Construction of Building Three (connected to the platform) was completed in 2009, along with site work and preparation for the other buildings, including Building Four, which hosts the train station. In December 2010, construction began on Building Four (designed by Gawron Turgeon Architects, and built by Wright Ryan Construction). Mid Coast Hospital's Primary Care & Walk-In Clinic is the anchor tenant in this 20000 sqft development.

On January 28, 2010, the Northern New England Passenger Rail Authority received approval for a $35 million grant from the federal government to fund track and signal upgrades for the Portland-Brunswick line. Pan Am Railways began work on the line in spring 2010.

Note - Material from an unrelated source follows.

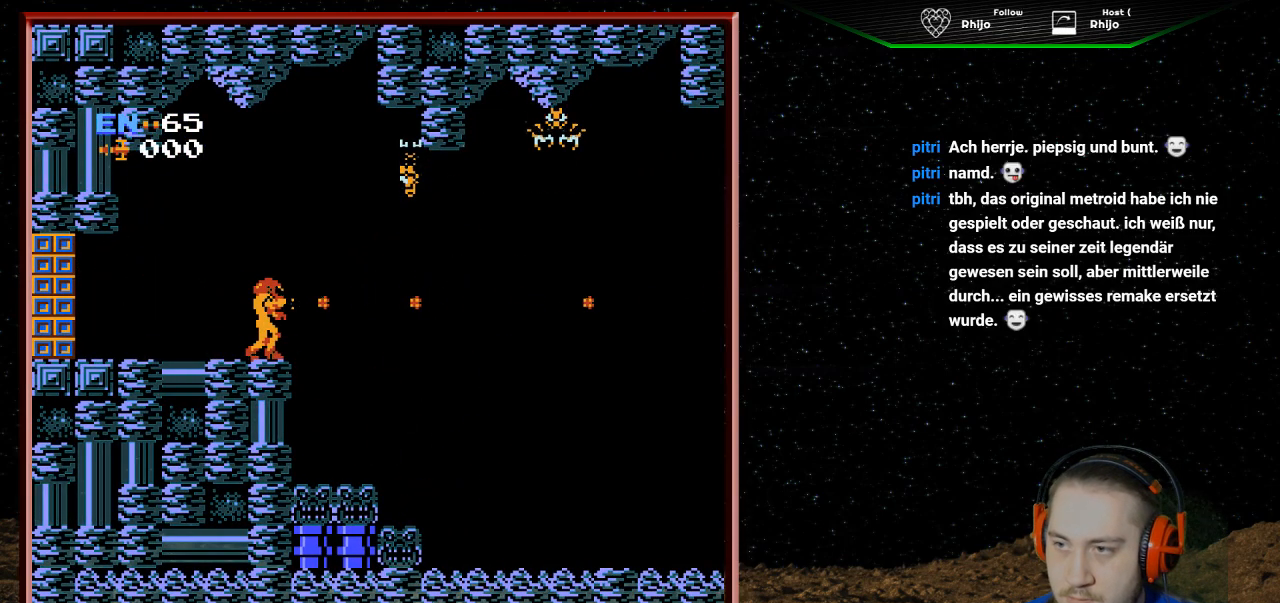
{"buttons": ["DPAD_RIGHT"], "events": [[33, "B", "up"], [100, "B", "down"], [167, "DPAD_RIGHT", "down"], [233, "B", "up"], [300, "DPAD_RIGHT", "up"], [333, "B", "down"], [433, "B", "up"], [500, "DPAD_RIGHT", "down"]]}
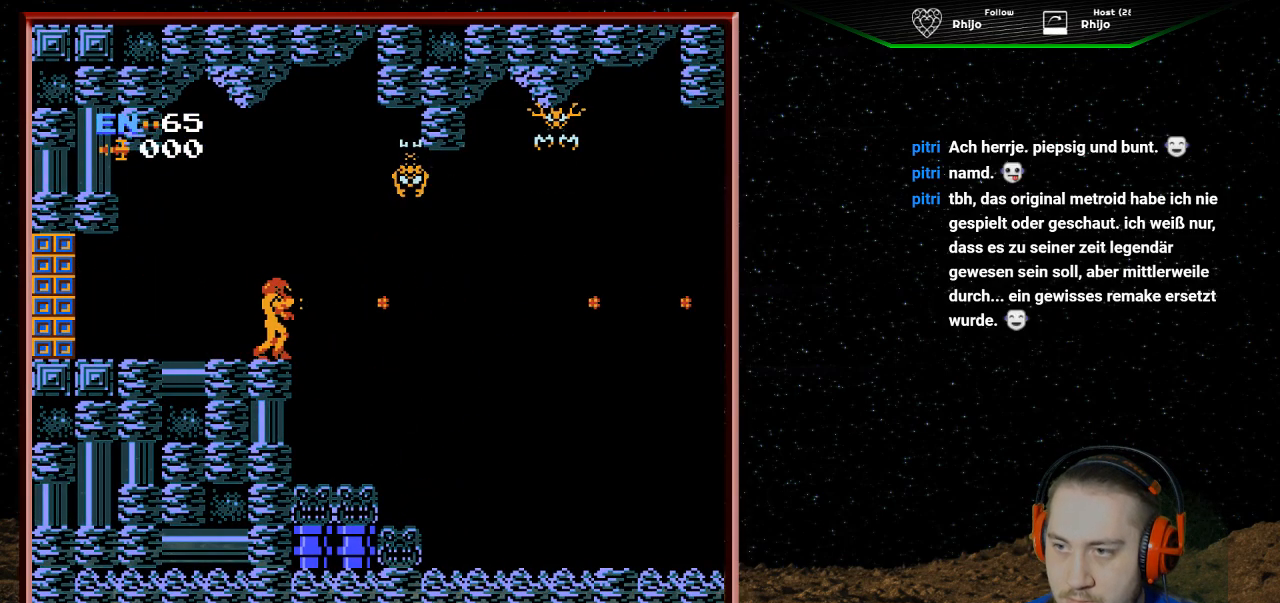
{"buttons": ["B"], "events": [[300, "DPAD_RIGHT", "up"], [333, "DPAD_RIGHT", "down"], [433, "DPAD_RIGHT", "up"], [467, "B", "down"]]}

== Passenger train station ==
The station serves as a terminus for Amtrak's Downeaster service. The station is staffed by volunteers. In 2012, Amtrak built a longer high-level platform in preparation for the extension of Downeaster service. Service to Freeport and Brunswick began on November 1, 2012.

Maine Eastern Railroad operated passenger service between Brunswick and Rockland from 2004 to 2015. Maine Eastern used the open lot on Cedar Street prior to the construction of the first phase of Brunswick station when it began boarding passengers from a portable platform at the beginning of the 2010 season.

Limited Brunswick–Rockland excursion service was operated in 2023, but plans for a trial of regular weekend service did not come to fruition.